The harvesting process:

  • Reach as far down on the taproot as you can, grip it firmly, and pull it as smoothly as possible until the root system gives way. Shake any soil attached to the roots back onto the ground. If the root snaps, you pulled too hard too quickly. Not the end of the world, but try to be gentler with the next plant. Getting the roots up is key to stopping it from growing back.
  • Find the point on the stem where the tender, fresh growth, which usually has pointier leaves, gives way to the tougher, more bitter rounded leaves further down. Snap the stem at that point, put the fresh growth in the food basket, and put the rest of the stem and roots into the compost bucket.
  • Now, conventional wisdom will tell you that you can’t compost garlic mustard because very few compost systems get hot enough to kill garlic mustard seeds. This is very true. But we just put the flowering end of the plant into our food basket. The basal leaves and the roots can’t set seed on their own. You can be extra sure they’re dead by leaving them on some hot asphalt or other hot dry surface in the sun until they dry completely, or by running them through a food processor and turning them into green slurry. Whatever you do, don't put Garlic Mustard into your compost pile with flowers or buds still intact, or your compost pile will turn into a patch of garlic mustard next spring.
  • When you’ve filled up your food basket or (here’s hoping someday) run out of Garlic Mustard to harvest, thank the land for the food it’s given you and pack everything up to head home.

Processing your harvest

  • The fresh growth we focused on collecting can be eaten raw, either on its own or in salads and sandwiches. It’s got a nice crunch and a relatively mild flavor.
  • It also makes great pesto! Here are some recipes to get you started. You can freeze extra pesto in an ice cube tray for easy meals in the future.
  • If you’ve got access to an oven and some cookie sheets, you can also dehydrate your garlic mustard to use throughout the rest of the year. Just place the garlic mustard in a thin, even layer on the cookies sheets, stick them in the oven on the lowest possible heat setting, and check on them ever hour or two until they’re dry enough to crumble/crush and put into a jar. Make sure that you label the jar! Nobody likes playing "guess that plant" when it's been sitting in the cupboard for a year.

Where to find it locally

    • Montague Township Park
    • Behind the Artisan Market in Montague
    • Along the bike path in Whitehall between Howmet Plant 3 and the White Lake Community Library
    • Dozens, if not hundreds of other places around town. Go for a walk around the edges of woods near your house and I bet you'll find a patch or two I don't know about yet.

Join us to harvest together

We'll be harvesting Garlic Mustard this week at the Artisan Market. Join us for a hands-on lesson in harvesting it and processing it for dehydration. You'll be able to take home as much as you want, and you'll also be able to earn hours that you can redeem for all the cool stuff we sell at the market.
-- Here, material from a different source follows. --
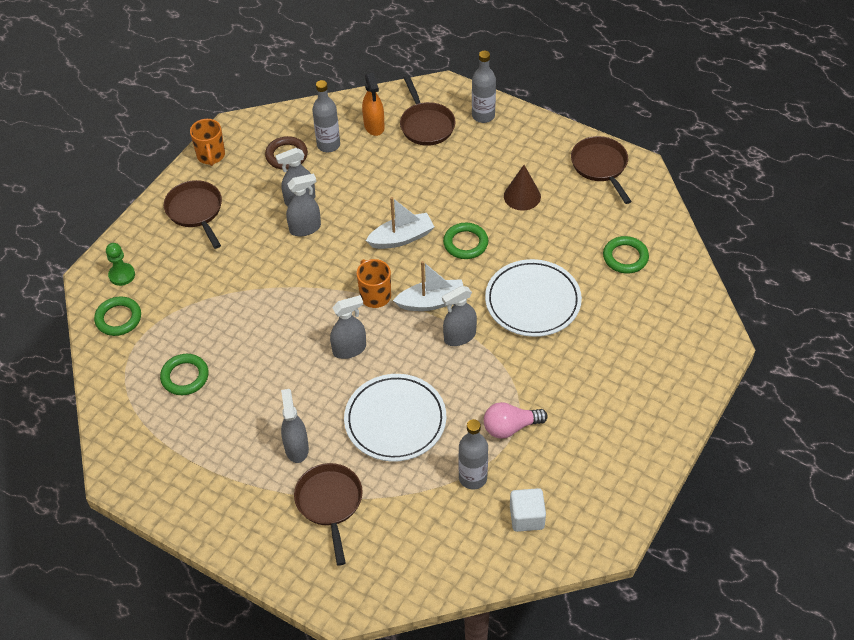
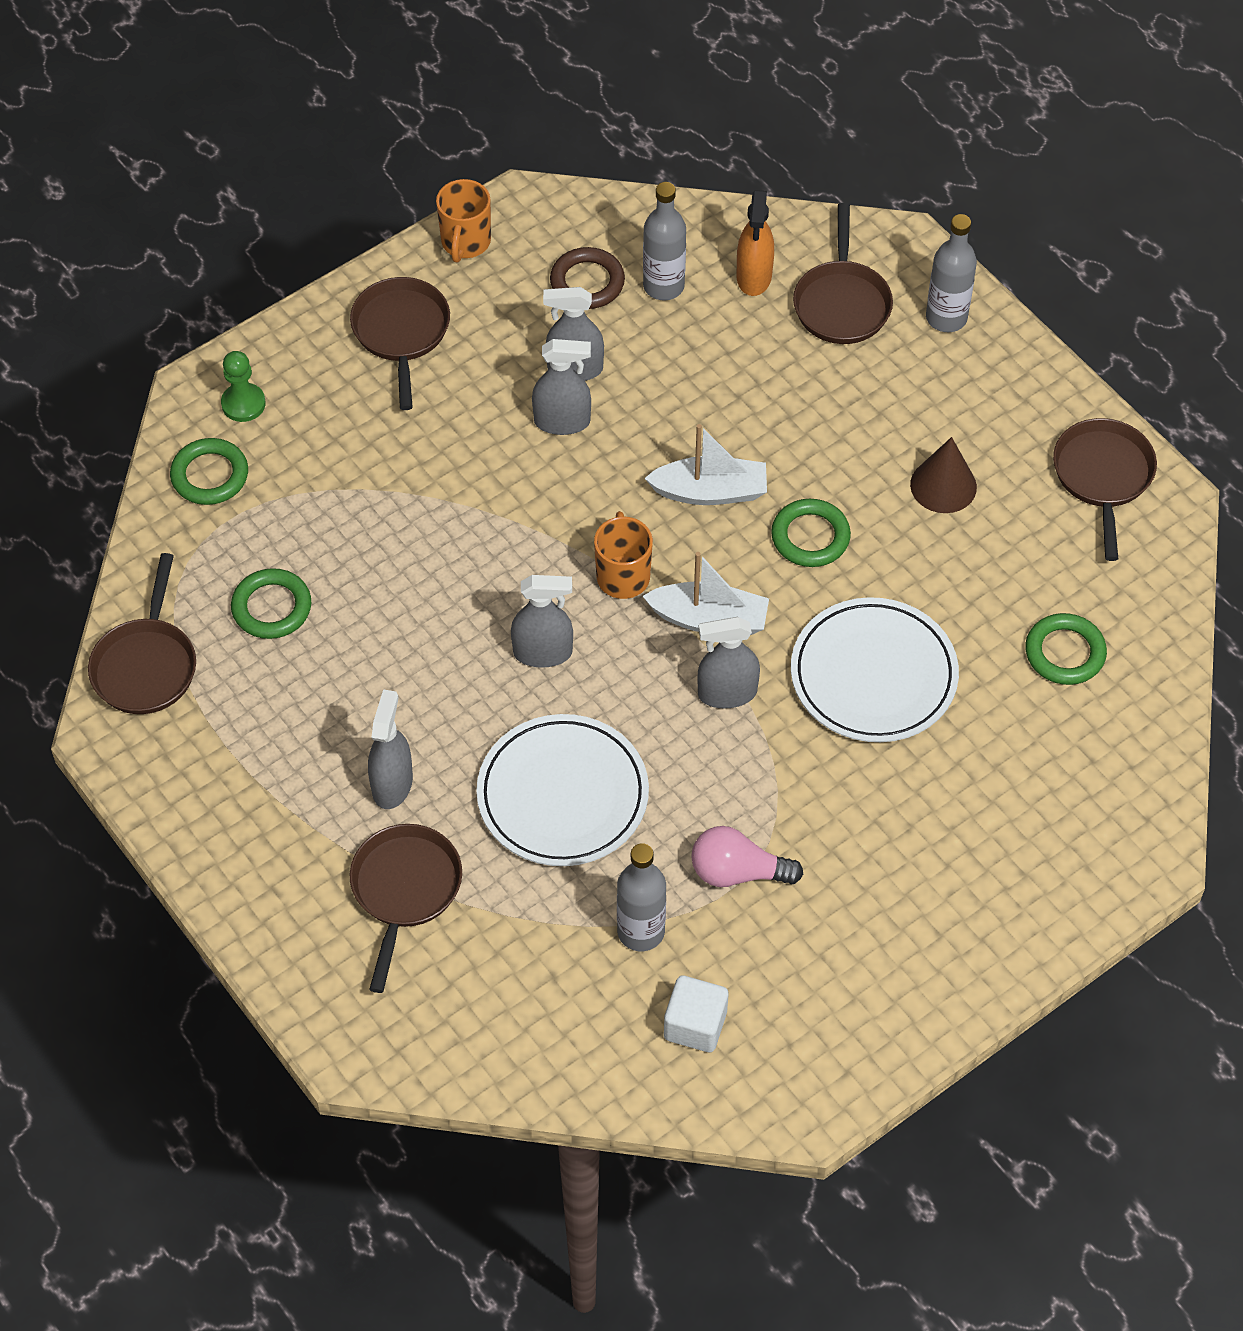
camera: 20 degrees right, 5 degrees up
(124, 432) = (146, 665): none -> brown pan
Thanks for making it to the end of the newsletter! No manicure pics this week, because I spent the day doing biochar stuff outside again instead of doing my nails. It's gotten to the point where the polish is visibly chipped 😯 Hopefully the world will survive, and I'll try to get some fresh polish on before Dance For Democracy on Friday. Have a good week, and I hope to see you around town.